El sueño en la era digital: cuando la pantalla roba tus horas de descanso

Vie, 19/09/2025 - 20:47
Autor:

Yinkiria Cheng / Facultad de Ciencias Naturales, Exactas y Tecnología

 

¿Te has dado cuenta de que cada vez cuesta más conciliar el sueño? No eres el único. En teoría, deberíamos dormir al menos ocho horas, pero en la práctica casi nunca llegamos a siete horas. Por ejemplo, ¿cuántas horas durmió usted ayer?

En una sociedad que vive con prisas, dormir poco es casi una medalla de productividad, el tráfico nos hace salir más temprano y llegar más tarde a casa, las tareas, las obligaciones, hacemos de todo para cumplir con todos. Al final del día nos sentimos agotados y sin darnos cuenta, justo antes de dormir tenemos un celular en la mano, con el que fácilmente podemos pasar horas “relajándonos” viendo las últimas noticias para estar al día, o viendo videos para reír y así “conciliar el sueño”.

Nos esparcimos un rato, pero no nos damos cuenta del daño tan grande que nos hacemos al dejar que pasen las horas de sueño, son horas que no van a volver y quizás ahora no se ve, pero el cuerpo siempre pasa factura. Y es que los dispositivos electrónicos emiten un tipo de luz, luz azul que engaña al cerebro y lo hace mantenerse despierto, aunque usted tenga sueño, esta luz le hace creer a su cerebro que es de día. Esto retrasa nuestro reloj interno conocido como ritmo circadiano.

Reloj interno que regula funciones vitales como el metabolismo, presión arterial, temperatura, entre muchas otras cosas más, el sueño.

La ciencia es clara: la falta de sueño daña la fisiología del cuerpo de manera silenciosa y profunda. Mientras dormimos, el organismo no se apaga: justo cuando dormimos es el momento en que se repara, regula hormonas y consolida recuerdos. Cuando este proceso de dormir se interrumpe o usted duerme poco, aumenta las posibilidades de enfermedades, de aumento de presión arterial, la memoria se debilita, la concentración y la rapidez de reacción disminuyen, la irritabilidad, la ansiedad y el riesgo de depresión aumenta. El metabolismo se ve alterado.
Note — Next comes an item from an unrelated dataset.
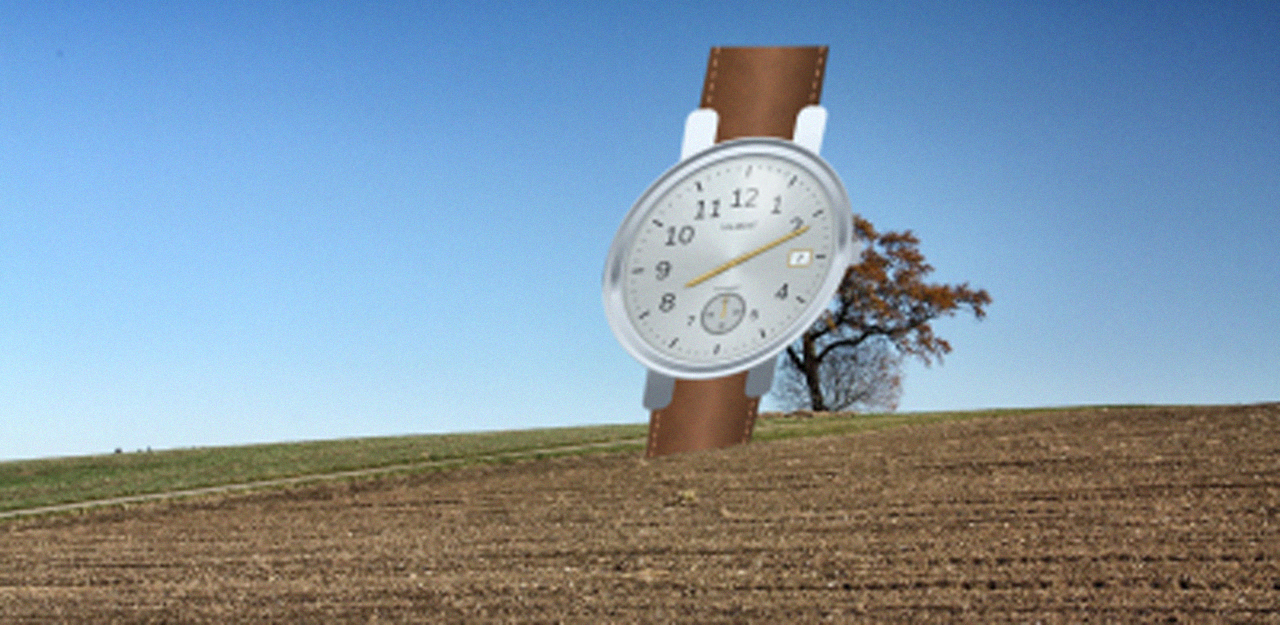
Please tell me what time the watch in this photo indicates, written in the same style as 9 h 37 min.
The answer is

Estudios recientes relacionan la falta crónica de sueño con mayor riesgo de obesidad, diabetes y enfermedades cardiovasculares.

La falta de descanso incrementa la hormona del hambre (grelina) y reduce la de la saciedad (leptina), lo que favorece el aumento de peso. Además, disminuye la sensibilidad a la insulina, abriendo la puerta a la diabetes tipo 2.

El corazón no queda al margen: el exceso de cortisol, la hormona del estrés se dispara con el insomnio, eleva la presión arterial y aumenta el riesgo de hipertensión e infartos. El sistema inmunológico se vuelve vulnerable a infecciones comunes.

Dormir pocas horas no es un simple mal habito: es una agresión al cuerpo y supondrá más adelante un problema serio de salud pública. Recuperar el sueño como prioridad no es un lujo moderno, sino una necesidad básica para preservar la salud y la calidad de vida.